Dave Troy (born December 1971) is an American technology entrepreneur, disinformation researcher, and investigative journalist. In his investigative journalism he focuses on information warfare, extremism, and threats to democracy.

== Early life and education ==
Dave Troy grew up in Severna Park, a suburb of Baltimore. He was introduced to computers at the age of seven and began programming. In 1984, at the age of twelve, he launched his own bulletin board system (BBS), initially using his family's telephone line.

From 1985 to 1989, he attended the private college-preparatory Severn School in Severna Park. In 1996, he earned a bachelor's degree in liberal arts from Johns Hopkins University in Baltimore.
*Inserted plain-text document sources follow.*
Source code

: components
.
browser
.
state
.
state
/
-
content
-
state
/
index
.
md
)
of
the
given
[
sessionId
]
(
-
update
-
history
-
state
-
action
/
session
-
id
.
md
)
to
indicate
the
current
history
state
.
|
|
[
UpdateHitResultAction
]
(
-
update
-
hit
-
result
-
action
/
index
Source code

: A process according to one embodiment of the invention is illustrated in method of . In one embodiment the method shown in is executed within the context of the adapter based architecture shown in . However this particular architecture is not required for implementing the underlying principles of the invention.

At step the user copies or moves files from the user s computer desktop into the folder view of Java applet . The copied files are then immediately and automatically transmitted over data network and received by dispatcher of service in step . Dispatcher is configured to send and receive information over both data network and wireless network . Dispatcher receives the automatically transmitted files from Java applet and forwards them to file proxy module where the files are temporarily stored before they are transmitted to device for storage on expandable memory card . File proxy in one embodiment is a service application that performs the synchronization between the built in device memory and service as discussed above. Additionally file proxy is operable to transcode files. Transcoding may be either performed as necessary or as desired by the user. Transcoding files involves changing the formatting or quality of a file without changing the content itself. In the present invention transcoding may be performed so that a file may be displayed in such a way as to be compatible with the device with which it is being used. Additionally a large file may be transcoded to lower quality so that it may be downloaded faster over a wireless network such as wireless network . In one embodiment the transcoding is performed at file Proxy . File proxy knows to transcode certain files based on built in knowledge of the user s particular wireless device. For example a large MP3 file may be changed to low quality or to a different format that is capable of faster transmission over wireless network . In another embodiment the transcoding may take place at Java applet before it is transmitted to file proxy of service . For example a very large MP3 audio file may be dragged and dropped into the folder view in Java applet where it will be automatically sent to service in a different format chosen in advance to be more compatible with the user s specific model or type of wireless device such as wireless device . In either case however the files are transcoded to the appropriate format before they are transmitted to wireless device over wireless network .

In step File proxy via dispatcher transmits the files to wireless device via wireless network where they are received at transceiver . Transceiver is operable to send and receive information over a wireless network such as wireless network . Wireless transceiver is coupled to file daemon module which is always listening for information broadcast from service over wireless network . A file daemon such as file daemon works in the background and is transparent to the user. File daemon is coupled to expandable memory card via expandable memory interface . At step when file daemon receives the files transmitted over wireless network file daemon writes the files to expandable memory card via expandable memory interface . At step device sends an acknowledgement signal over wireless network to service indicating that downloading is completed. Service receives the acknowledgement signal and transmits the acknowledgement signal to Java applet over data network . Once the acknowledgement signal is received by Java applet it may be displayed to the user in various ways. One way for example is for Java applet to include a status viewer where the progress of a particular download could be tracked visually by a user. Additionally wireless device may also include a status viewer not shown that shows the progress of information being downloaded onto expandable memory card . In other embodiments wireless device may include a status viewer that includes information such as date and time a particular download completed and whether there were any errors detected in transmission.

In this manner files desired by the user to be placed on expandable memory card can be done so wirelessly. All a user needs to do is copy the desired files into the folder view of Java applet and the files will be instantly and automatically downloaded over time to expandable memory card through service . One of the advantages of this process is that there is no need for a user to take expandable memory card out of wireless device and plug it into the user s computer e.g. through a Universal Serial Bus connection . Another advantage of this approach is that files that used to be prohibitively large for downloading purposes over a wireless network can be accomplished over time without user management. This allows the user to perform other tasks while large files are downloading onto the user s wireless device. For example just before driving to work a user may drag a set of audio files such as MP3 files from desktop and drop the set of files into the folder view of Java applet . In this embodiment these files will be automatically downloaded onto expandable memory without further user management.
In a 1990 interview concerning his business activities, he stated that he had become a Republican, although he described himself as a liberal and preferred to characterize himself as a free-market idealist.

== Business career ==
In 1986, during his sophomore year of high school, Troy co-founded Toad Computers with a friend at the age of 14. The company specialized in mail-order sales of Atari ST computers. In 1995, he founded ToadNet, which became a leading regional provider of Internet access and hosting services. He sold the successful company in 2004. Beginning in 2003, he worked on open-source projects and large-scale voice over IP and call-center systems.

In 2007, he launched Twittervision and Flickrvision, projects for visualizing data from social media. Twittervision was officially recognized as the first application to use the Twitter API. Both projects were included in the 2008 exhibition Design and the Elastic Mind at the Museum of Modern Art in New York City.

In 2008, he created Twitter Vote Report, a platform that enabled voters to report polling-place wait times and irregularities through digital and mobile channels during the U.S. presidential election. Developed with volunteers, it was promoted by media outlets including NPR and attracted widespread public participation.

He became a coordinator and promoter of Baltimore's technology scene. In 2009, he co-founded Beehive Baltimore, the city's first coworking space, and the angel investment group Baltimore Angels. That same year, he co-founded the TEDxMidAtlantic conference, for which he serves as curator. In 2010, he co-founded the technology company 410 Labs, where he serves as CEO and product architect.

== Research and investigative journalism ==
Since 2007, Troy has conducted systematic analysis of social media data. His research spans the fields of sociology, network science, and political science. As part of the Future Frontlines program at the New America Foundation, he was particularly involved in research into events related to the January 6 attack on the United States Capitol in 2021.

His investigative journalism focuses on threats to democracy, information warfare, extremism, and the historical context of contemporary political developments. In November 2024, he founded the independent investigative platform America 2.0 where he serves as its publisher and editor-in-chief. He writes "The Wide Angle" column for the American digital magazine Washington Spectator and contributes to investigative media outlets such as the British Byline Times.

He speaks at conferences including TED and TEDx, and appears in the media and on investigative podcasts. Since 2022, he has hosted the podcast Dave Troy Presents.

== Personal life ==
Dave Troy lives in Baltimore. He is married and has two adult children. He is a certified private pilot.